**WHAT THE TASK REQUIRES:** Every line from the opening of the records to the line with "Persoalan Penyalahgunaan" should be restated exactly, with both ends included and the pictures left out.

**RECORDS PROVIDED:**
[Start of Attachment]

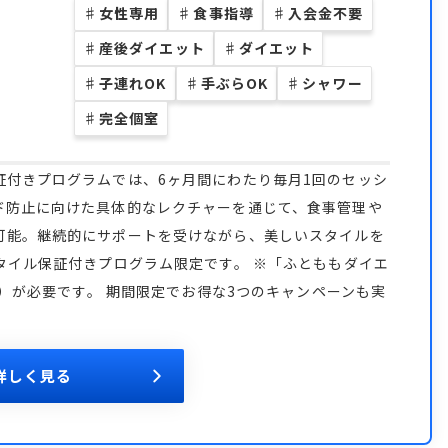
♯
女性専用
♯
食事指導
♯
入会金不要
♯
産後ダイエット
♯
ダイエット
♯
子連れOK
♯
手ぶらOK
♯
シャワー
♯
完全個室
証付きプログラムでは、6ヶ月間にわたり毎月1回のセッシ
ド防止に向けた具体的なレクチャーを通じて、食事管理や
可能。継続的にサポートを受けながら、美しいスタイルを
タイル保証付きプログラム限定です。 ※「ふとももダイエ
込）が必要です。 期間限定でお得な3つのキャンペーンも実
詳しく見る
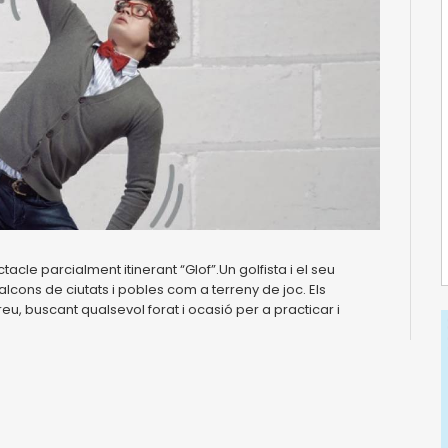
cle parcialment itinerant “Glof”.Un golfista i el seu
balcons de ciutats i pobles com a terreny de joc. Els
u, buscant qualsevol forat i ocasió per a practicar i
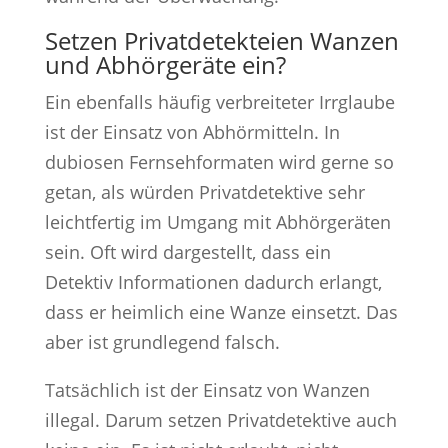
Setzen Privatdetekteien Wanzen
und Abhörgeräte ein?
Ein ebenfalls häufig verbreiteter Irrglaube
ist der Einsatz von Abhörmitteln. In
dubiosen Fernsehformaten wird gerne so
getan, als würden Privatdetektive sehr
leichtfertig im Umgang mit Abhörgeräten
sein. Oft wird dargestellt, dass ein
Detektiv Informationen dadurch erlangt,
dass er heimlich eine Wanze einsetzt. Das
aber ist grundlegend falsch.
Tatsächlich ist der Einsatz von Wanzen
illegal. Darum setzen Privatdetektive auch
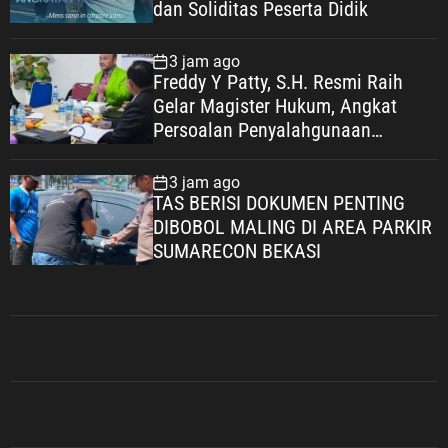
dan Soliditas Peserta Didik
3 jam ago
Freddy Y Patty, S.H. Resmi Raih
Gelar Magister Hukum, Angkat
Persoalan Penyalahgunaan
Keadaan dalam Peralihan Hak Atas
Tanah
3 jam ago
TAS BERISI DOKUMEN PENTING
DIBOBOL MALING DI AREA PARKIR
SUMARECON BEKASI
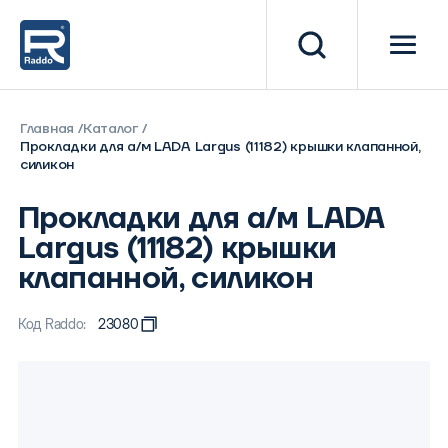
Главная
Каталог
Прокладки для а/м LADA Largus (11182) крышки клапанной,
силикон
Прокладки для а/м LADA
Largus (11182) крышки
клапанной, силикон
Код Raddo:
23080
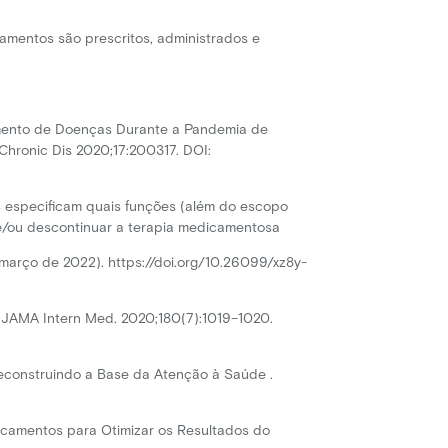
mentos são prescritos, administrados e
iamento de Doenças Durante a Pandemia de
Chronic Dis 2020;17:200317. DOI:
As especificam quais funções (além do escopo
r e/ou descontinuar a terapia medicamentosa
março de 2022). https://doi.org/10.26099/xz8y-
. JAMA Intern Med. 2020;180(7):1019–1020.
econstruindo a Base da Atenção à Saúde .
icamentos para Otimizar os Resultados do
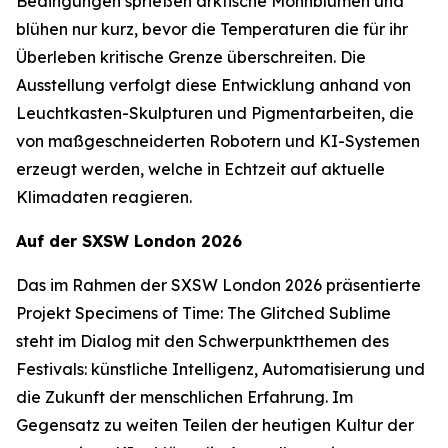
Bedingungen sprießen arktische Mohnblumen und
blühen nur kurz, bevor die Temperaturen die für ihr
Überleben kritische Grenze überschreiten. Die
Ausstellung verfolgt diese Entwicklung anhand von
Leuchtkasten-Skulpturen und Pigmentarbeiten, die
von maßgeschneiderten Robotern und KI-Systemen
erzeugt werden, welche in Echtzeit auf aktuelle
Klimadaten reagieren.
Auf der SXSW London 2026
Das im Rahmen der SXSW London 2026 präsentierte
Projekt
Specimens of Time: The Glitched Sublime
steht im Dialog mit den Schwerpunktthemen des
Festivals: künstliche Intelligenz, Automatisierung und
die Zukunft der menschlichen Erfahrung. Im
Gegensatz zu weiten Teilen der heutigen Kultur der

[End of Attachment]

**RESPONSE TO THIS TASK:**
♯
女性専用
♯
食事指導
♯
入会金不要
♯
産後ダイエット
♯
ダイエット
♯
子連れOK
♯
手ぶらOK
♯
シャワー
♯
完全個室
証付きプログラムでは、6ヶ月間にわたり毎月1回のセッシ
ド防止に向けた具体的なレクチャーを通じて、食事管理や
可能。継続的にサポートを受けながら、美しいスタイルを
タイル保証付きプログラム限定です。 ※「ふとももダイエ
込）が必要です。 期間限定でお得な3つのキャンペーンも実
詳しく見る
cle parcialment itinerant “Glof”.Un golfista i el seu
balcons de ciutats i pobles com a terreny de joc. Els
u, buscant qualsevol forat i ocasió per a practicar i
Setzen Privatdetekteien Wanzen
und Abhörgeräte ein?
Ein ebenfalls häufig verbreiteter Irrglaube
ist der Einsatz von Abhörmitteln. In
dubiosen Fernsehformaten wird gerne so
getan, als würden Privatdetektive sehr
leichtfertig im Umgang mit Abhörgeräten
sein. Oft wird dargestellt, dass ein
Detektiv Informationen dadurch erlangt,
dass er heimlich eine Wanze einsetzt. Das
aber ist grundlegend falsch.
Tatsächlich ist der Einsatz von Wanzen
illegal. Darum setzen Privatdetektive auch
dan Soliditas Peserta Didik
3 jam ago
Freddy Y Patty, S.H. Resmi Raih
Gelar Magister Hukum, Angkat
Persoalan Penyalahgunaan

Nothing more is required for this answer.